The Association for Women Geoscientists has been putting together a pilot mentoring project over the past few months. They've been accepting mentor applications for some time, and now they're making their last call for both mentors and mentees.
From the AWG e-news:
The AWG peer mentoring pilot project has been enrolling mentors since our kick off at the AWG Transitions Convention. We have an interesting mix of AWG mentors, professors, environmental professionals, research lab scientists, and oil and gas professionals. Some are experienced mentors; others are excited to learn how to pass along their experience. We now have more mentors than mentees now but are still accepting mentor applications.
Most people have had informal mentoring relationships over the course of their career. Some employers provide on the job training that is called mentoring. However, there are many reasons to work with an external mentor in a facilitated mentoring relationship. Are you wondering what your next career move should be? Do you need to find someone who can help you:
o Find new role models?
o Gain feedback in a confidential relationship?
o Enhance your networking skills?
o Tap the career wisdom of the senior members of the organization?
o Gain insights into the professional culture?
o Gain wider friendships?

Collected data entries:
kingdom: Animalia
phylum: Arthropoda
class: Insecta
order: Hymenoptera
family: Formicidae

...

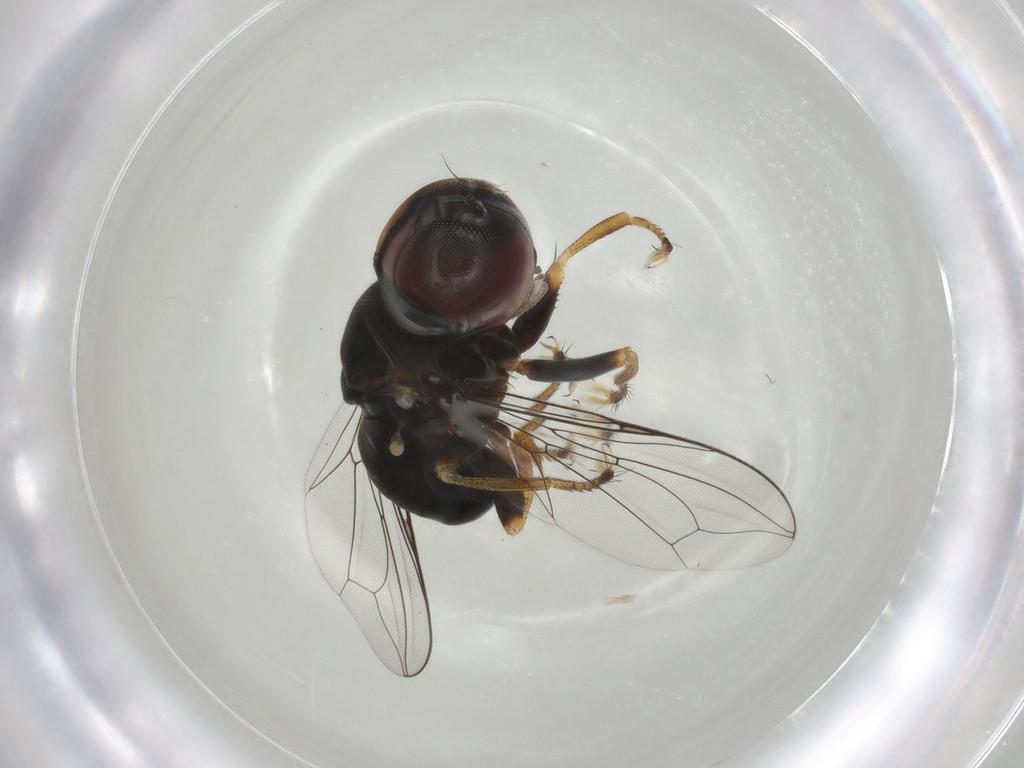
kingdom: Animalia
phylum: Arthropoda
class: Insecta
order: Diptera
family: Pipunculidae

---

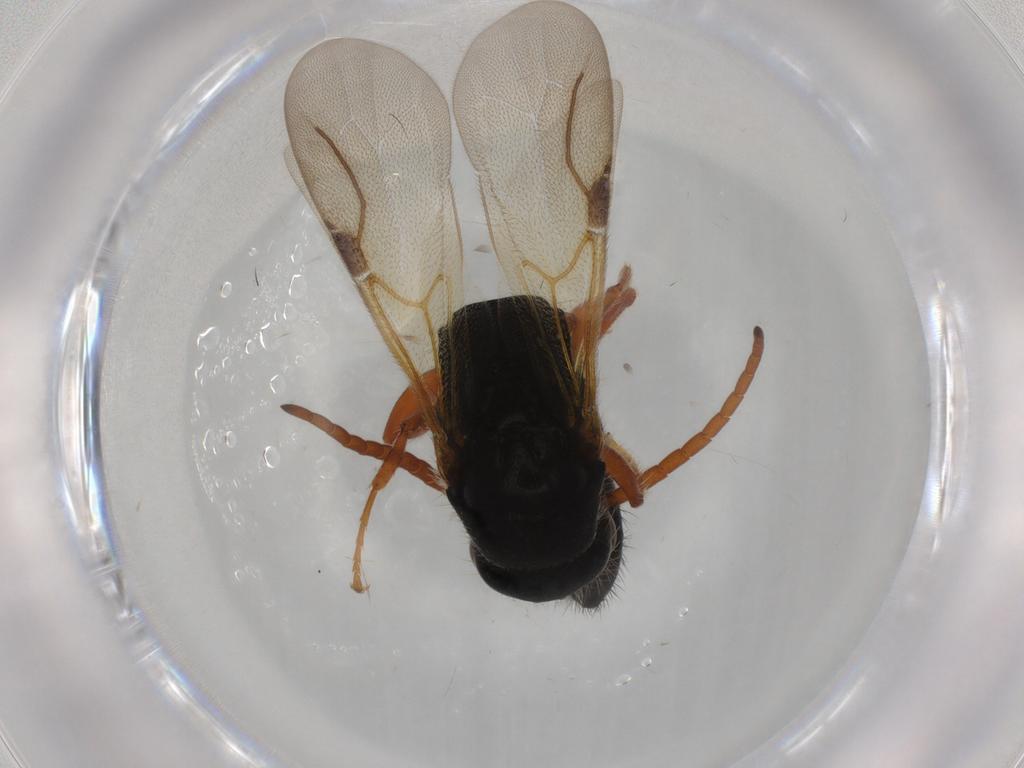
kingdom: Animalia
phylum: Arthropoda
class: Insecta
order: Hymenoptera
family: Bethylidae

- Directions -
A - According to the mentoring announcement, since what event has the AWG peer mentoring pilot project been enrolling mentors?
B - List every group of people that the mentoring announcement names as part of its mix of mentors.
C - Swap "networking skills" for "communication skills" and give the stretch of the mentoring announcement from "Most people have" through "of the organization?".

- List of answers -
A - Since the project's kick off at the AWG Transitions Convention.

B - AWG mentors, professors, environmental professionals, research lab scientists, and oil and gas professionals.

C -
Most people have had informal mentoring relationships over the course of their career. Some employers provide on the job training that is called mentoring. However, there are many reasons to work with an external mentor in a facilitated mentoring relationship. Are you wondering what your next career move should be? Do you need to find someone who can help you:
o Find new role models?
o Gain feedback in a confidential relationship?
o Enhance your communication skills?
o Tap the career wisdom of the senior members of the organization?